Following taping, Heather had this to add:
If a child doesn’t want to participate in what the group is doing, don’t panic. All behavior has meaning. Respect the child, but respect the group, too. That means the child has the right not to join in, as long as her actions don’t disrupt the group’s activity. Protect the rights of both. Young children do a lot of learning through observation, or they may be dealing with fears or other social learning.
And Amanda contributed:
Just as a child may engage in onlooker play to observe and figure out the rules of engagement before entering a social play situation, some children need to observe classroom systems and activities first before they feel comfortable engaging.
For children who show a pattern of sitting out, make an effort to invite them before your group activity starts. Give them a heads-up about the transition and what you will be doing.This preparation alone may make a big difference for them. If they say they don’t want to join in, give them appropriate choices they can make when that time comes so that you can transition to your group activity smoothly without having to stop and negotiate midstream.
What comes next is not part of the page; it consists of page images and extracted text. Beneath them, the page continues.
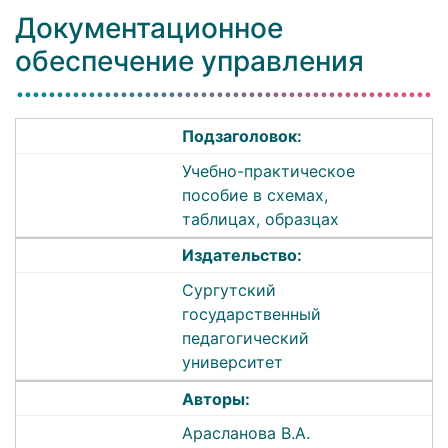
Документационное
обеспечение управления
Подзаголовок:
Учебно-практическое
пособие в схемах,
таблицах, образцах
Издательство:
Сургутский
государственный
педагогический
университет
Авторы:
Арасланова В.А.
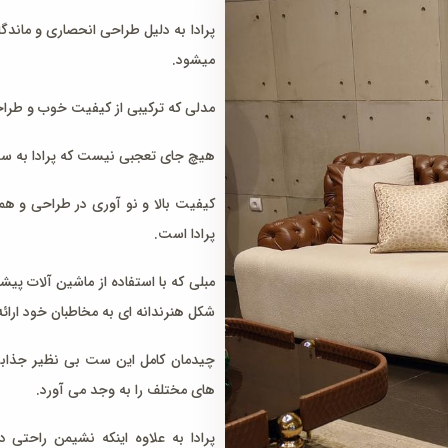
پرادا به دلیل طراحی انحصاری و ماندگ
میشود.
مدلی که ترکیبی از کیفیت خوب و طراح
هیچ جای تعجبی نیست که پرادا به سر
کیفیت بالا و نو آوری در طراحی و هم
پرادا است.
مبلی که با استفاده از ماشین آلات پ
شکل هنرندانه ای به مخاطبان خود ارائ
چیدمان کامل این ست بی نظیر جذابیت 
های مختلف را به وجد می آورد.
پرادا به علاوه اینکه نشیمن راحتی د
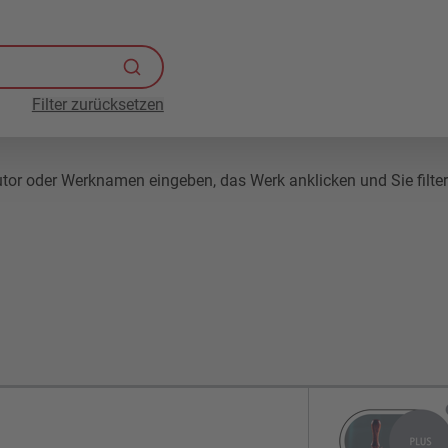
Filter zurücksetzen
r oder Werknamen eingeben, das Werk anklicken und Sie filtern 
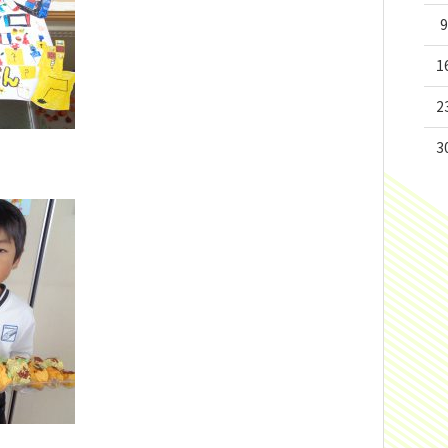
9
1
2
3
Remember that stepping out of an uncomfortable situation can be a positive coping strategy, particularly for children with anxiety or sensory issues.Teaching them that there is an appropriate way to excuse themselves or an appropriate place for them to retreat to can be extremely valuable in helping them to cope without creating a disruption.
If you find that sitting out may be an attention-getting device, try to give more attention and create more connection outside of the group activity (during other parts of the day or during the transition), and be inviting but not overly reactive once the child chooses not to participate with the group.
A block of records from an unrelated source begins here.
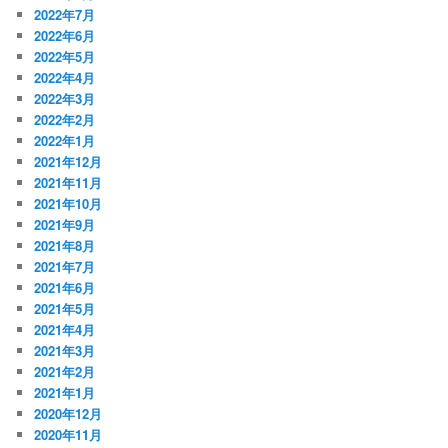
2022年7月
2022年6月
2022年5月
2022年4月
2022年3月
2022年2月
2022年1月
2021年12月
2021年11月
2021年10月
2021年9月
2021年8月
2021年7月
2021年6月
2021年5月
2021年4月
2021年3月
2021年2月
2021年1月
2020年12月
2020年11月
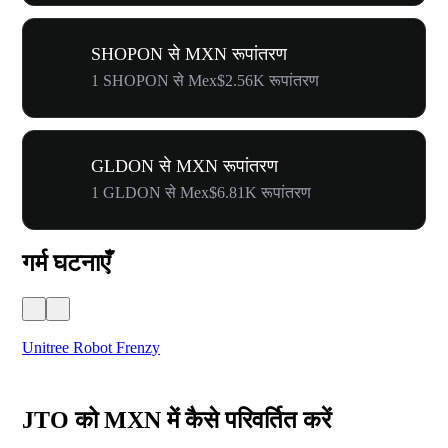
SHOPON से MXN रूपांतरण
1 SHOPON से Mex$2.56K रूपांतरण
GLDON से MXN रूपांतरण
1 GLDON से Mex$6.81K रूपांतरण
गर्म घटनाएँ
Unitree Robot Frenzy
$50
JTO को MXN में कैसे परिवर्तित करें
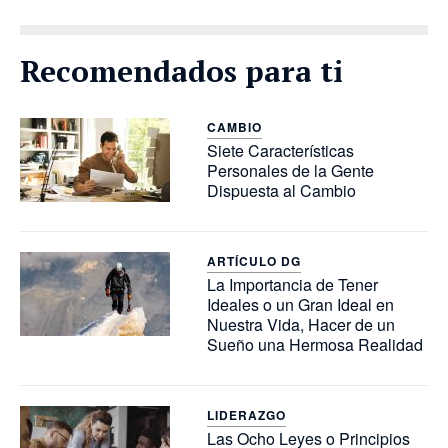
Recomendados para ti
CAMBIO
Siete Características
Personales de la Gente
Dispuesta al Cambio
ARTÍCULO DG
La Importancia de Tener
Ideales o un Gran Ideal en
Nuestra Vida, Hacer de un
Sueño una Hermosa Realidad
LIDERAZGO
Las Ocho Leyes o Principios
It’s all too easy to take it personally when a child refuses to participate in one of your fabulous activities. Or to worry that the child isn’t learning. But what Heather and Amanda said about children learning through observation is so true! It’s amazing how much they absorb through their eyes.
Remember, too, that sometimes it’s simply a developmental issue. I once knew a child who never participated for the entire year that he was 4. But when he came back the following year, at age 5, he was leader of the pack! So, as was mentioned in the interview, it’s important to respect their pace of learning – and to stick to what you know is true of children should parents or administrators question your judgment!